◆ Problem to work on
Transcribe the text of every item below character for character. Omit the pictures.

◆ Records shown
━━━━━━━━━━━━━━━━
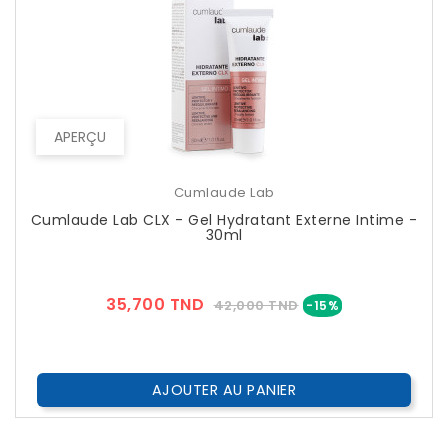
APERÇU
Cumlaude Lab
Cumlaude Lab CLX - Gel Hydratant Externe Intime -
30ml
Prix
Prix
35,700 TND
42,000 TND
-15%
??
Public
AJOUTER AU PANIER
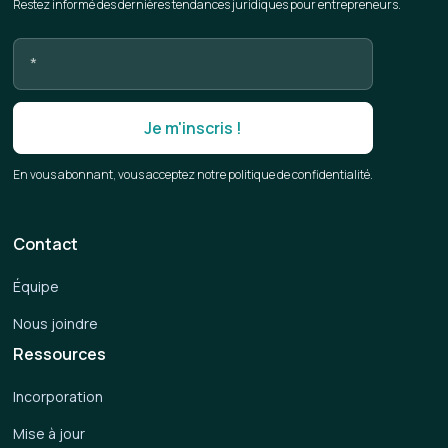
Restez informé des dernières tendances juridiques pour entrepreneurs.
En vous abonnant, vous acceptez notre politique de confidentialité.
Contact
Équipe
Nous joindre
Ressources
Incorporation
Mise à jour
━━━━━━━━━━━━━━━━
◆ Result of the exercise
APERÇU
Cumlaude Lab
Cumlaude Lab CLX - Gel Hydratant Externe Intime -
30ml
Prix
Prix
35,700 TND
42,000 TND
-15%
??
Public
AJOUTER AU PANIER
Restez informé des dernières tendances juridiques pour entrepreneurs.
En vous abonnant, vous acceptez notre politique de confidentialité.
Contact
Équipe
Nous joindre
Ressources
Incorporation
Mise à jour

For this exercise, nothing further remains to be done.